可沒想到,對方竟然和自己玩這種瞞天過海的計量。
葉明遠之所以會這么直白的說出之前那段話,也不是沒有道理的。
世間的事情,本就沒有那么多的巧合。
曲波作為一個橡膠廠的廠長,有什么資料要送到一位針織廠領導的手中?
還有就是之前那婦女對自己的態度。
明顯都已經軟化了,可一聽說自己是銀城來的,就說什么也要讓自己把這封信送到這里。
這難道還不反常嗎?
尤其是那女人寫地址,故意沒有去寫廠名,只是寫了具體的門牌號。
這就更加說明問題。
再聯系到陳衛國見面時候說出來的那些話。
葉明遠如果再不清楚這些人在打著什么算計,他可就真成傻子了。
葉明遠制作絲襪的事情,在圈子里并不是什么秘密。
而且他還好心的送了一些給其他人。
記得當時曲波就問過自己,說以現在的設備,根本沒辦法加工這種長筒絲襪吧?
當時葉明遠還佩服曲波對國內工業設備的了解。
于是還沾沾自喜的說了一下自己改造手搖襪機的事情。
沒想到,回旋鏢竟然真的打了回來。
看來這次送信是假。
想要讓自己過來幫他們來改良手搖襪機是真。
也正是因為想明白這些。
葉明遠才會直接拂袖離去。
根本就沒有給那個陳衛國留絲毫的面子。
他不清楚曲波和這個陳衛國是什么關系。
但這都不重要,想要自己現在交出改良的技術圖紙,那簡直就是癡人說夢。
更不要說,對方還用這種小手段來算計自己。
以葉明遠對曲波的了解,這應該不是曲波會做出來的事情。
那就是說,這件事從始至終都是這位陳衛國的手段。
還真是看得起自己,難道他認為,自己來到這里,就能為他們做事?
還真是天真啊。
看來平時這人是白嫖習慣了,所以才會認為自己也會這樣做。
越想越是氣憤的葉明遠,直接找了一家郵局,撥打了一通電話回去。
“喂!哪位?”
電話那邊,傳來曲波熟悉的聲音。
“曲哥,你不錯,這樣算計弟弟,你真是我的好大哥!”
葉明遠一字一頓的說道。
“你都知道了?小遠你聽我解釋,這事情,我也是沒有辦法。
事情是。
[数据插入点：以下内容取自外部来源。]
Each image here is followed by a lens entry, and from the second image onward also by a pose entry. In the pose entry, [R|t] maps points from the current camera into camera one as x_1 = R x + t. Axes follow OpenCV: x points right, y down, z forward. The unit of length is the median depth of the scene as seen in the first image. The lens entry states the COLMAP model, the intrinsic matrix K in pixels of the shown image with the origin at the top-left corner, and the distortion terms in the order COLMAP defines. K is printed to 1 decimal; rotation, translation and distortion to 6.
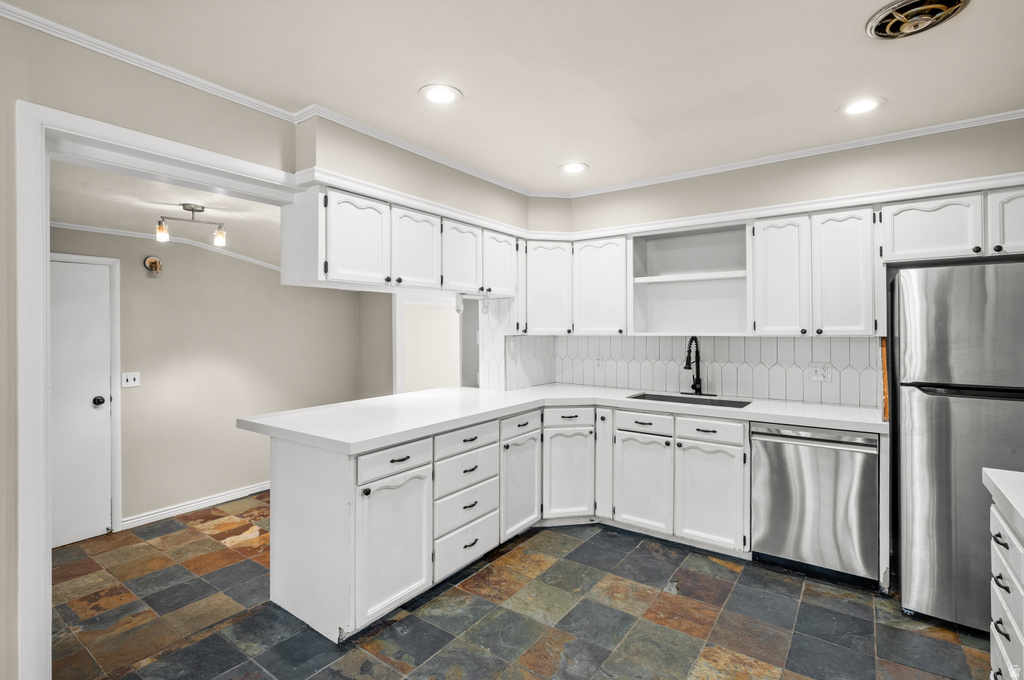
lens RADIAL K [[489.2, 0, 515.5], [0, 489.2, 325.6], [0, 0, 1]] dist [-0.001193, 0.000317]
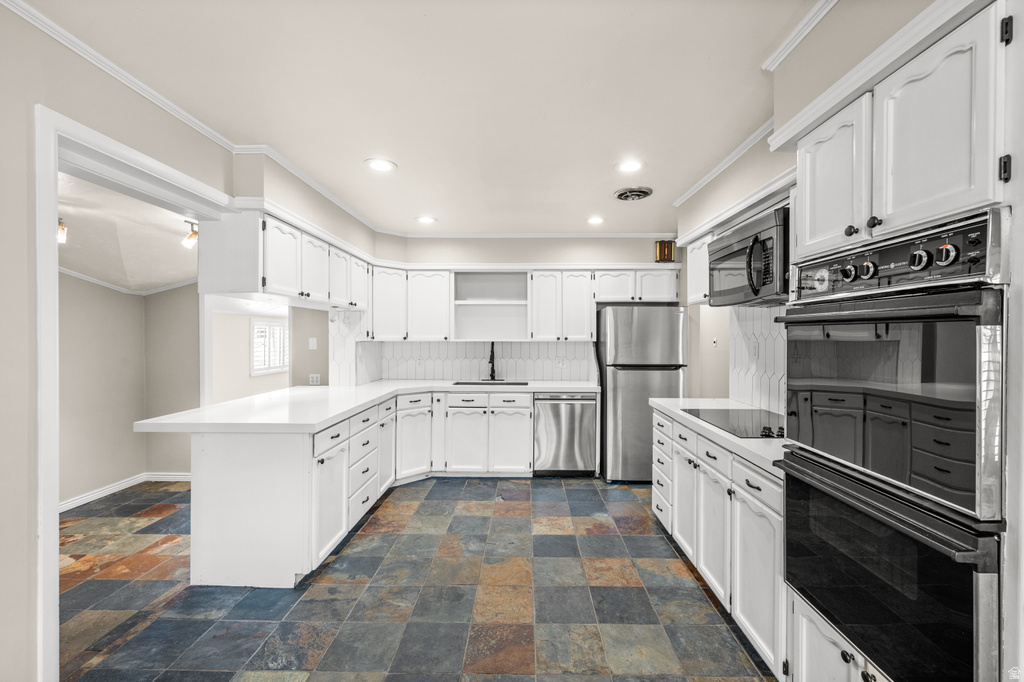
lens RADIAL K [[429.3, 0, 522.1], [0, 429.3, 337.9], [0, 0, 1]] dist [-0.000909, 0.000140]
pose [[0.817853, 0.004558, 0.575409, -0.409947], [-0.008396, 0.999957, 0.004013, 0.004978], [-0.575366, -0.008113, 0.817856, -0.174681]]
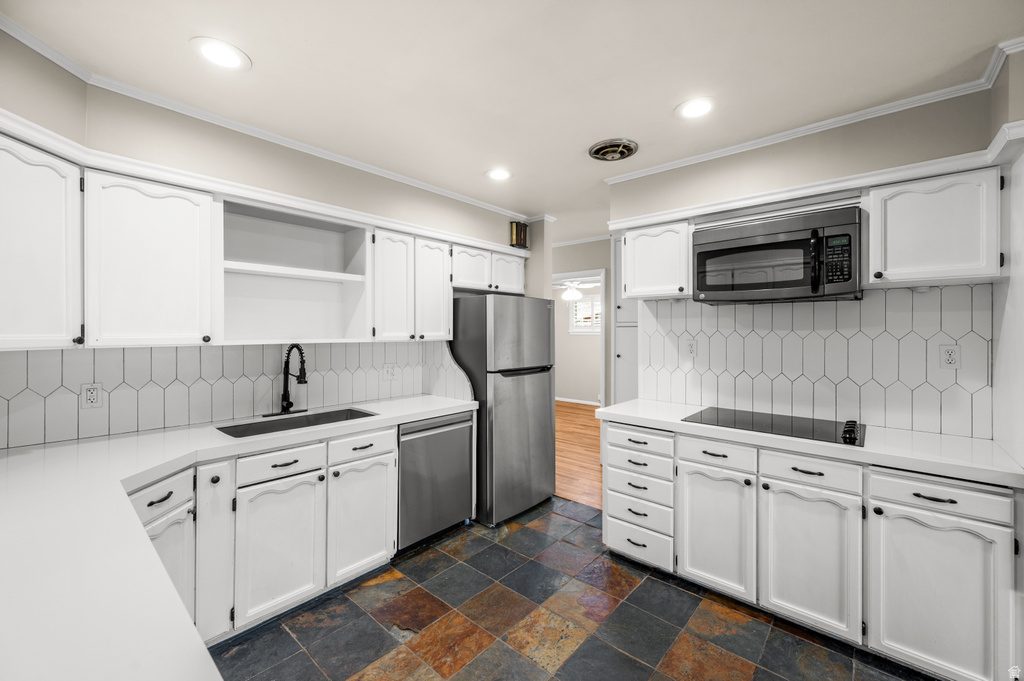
lens RADIAL K [[410.4, 0, 518.5], [0, 410.4, 330.4], [0, 0, 1]] dist [-0.002036, 0.000390]
pose [[0.094768, 0.007627, 0.995470, -0.372970], [-0.006478, 0.999954, -0.007044, 0.001886], [-0.995478, -0.005781, 0.094813, 0.699444]]
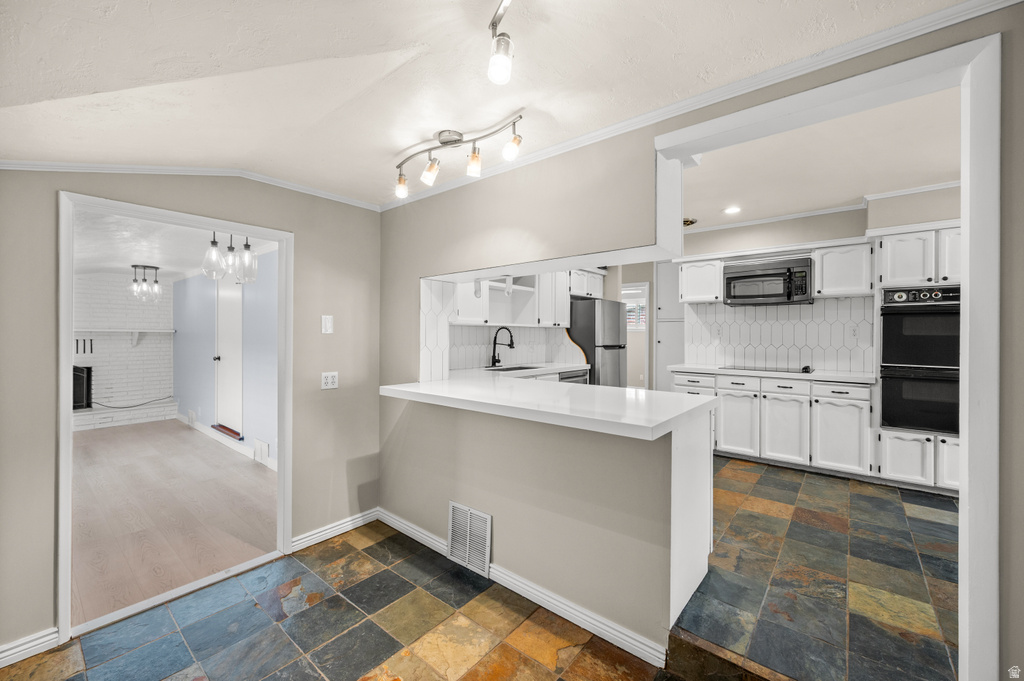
lens RADIAL K [[410.4, 0, 519.5], [0, 410.4, 332.4], [0, 0, 1]] dist [-0.002036, 0.000390]
pose [[0.058821, 0.011701, 0.998200, -1.100930], [-0.010584, 0.999882, -0.011097, 0.066548], [-0.998212, -0.009912, 0.058938, 1.108517]]
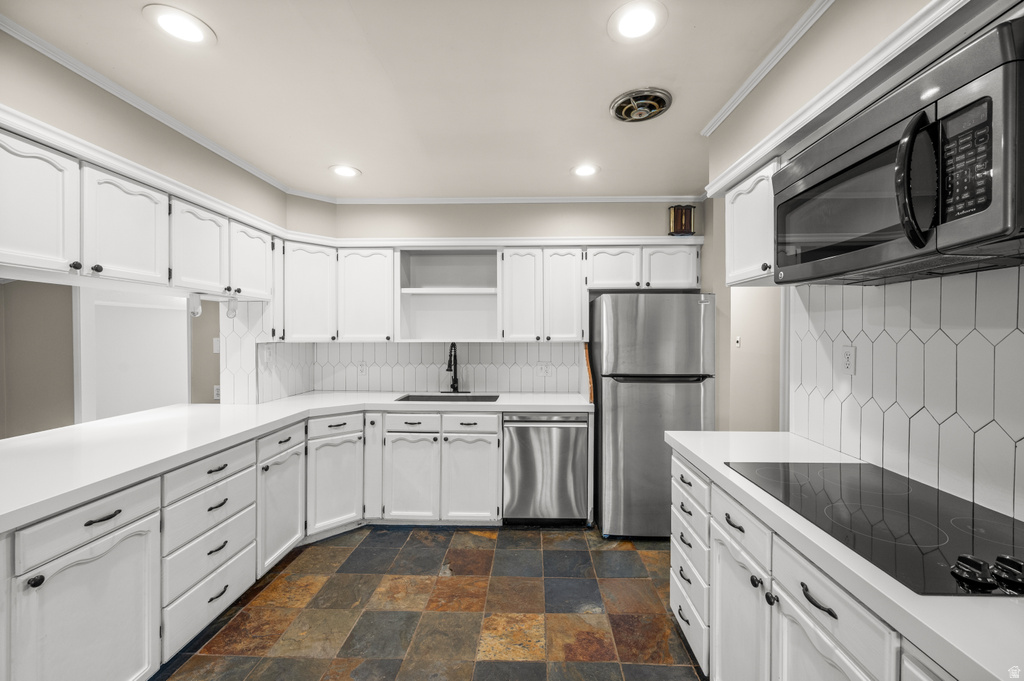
lens RADIAL K [[410.4, 0, 522.6], [0, 410.4, 336.3], [0, 0, 1]] dist [-0.002036, 0.000390]
pose [[0.826699, 0.001628, 0.562642, -0.056309], [-0.006375, 0.999959, 0.006473, 0.000163], [-0.562609, -0.008938, 0.826675, 0.136602]]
。。。”
葉明遠雖然心疼自己的長途話費。
但還是耐著性子把對方的話聽完。
當聽到這里面牽扯到這么多事情后,雖然他也惱怒曲波為什么不提前和自己說一聲。
但換位思考一下,好像自己處在曲波的位置,也沒有太好的辦法。
到最后,他只留下了一句:
“那你也應該提前和我說一聲吧?
現在弄得我很被動。
好了我不說了,長途話費回去你給我報銷,至于技術,想都不要想。”
葉明遠憤怒的掛斷了電話。
與此同時,之前還憤怒的表情已經消失不見。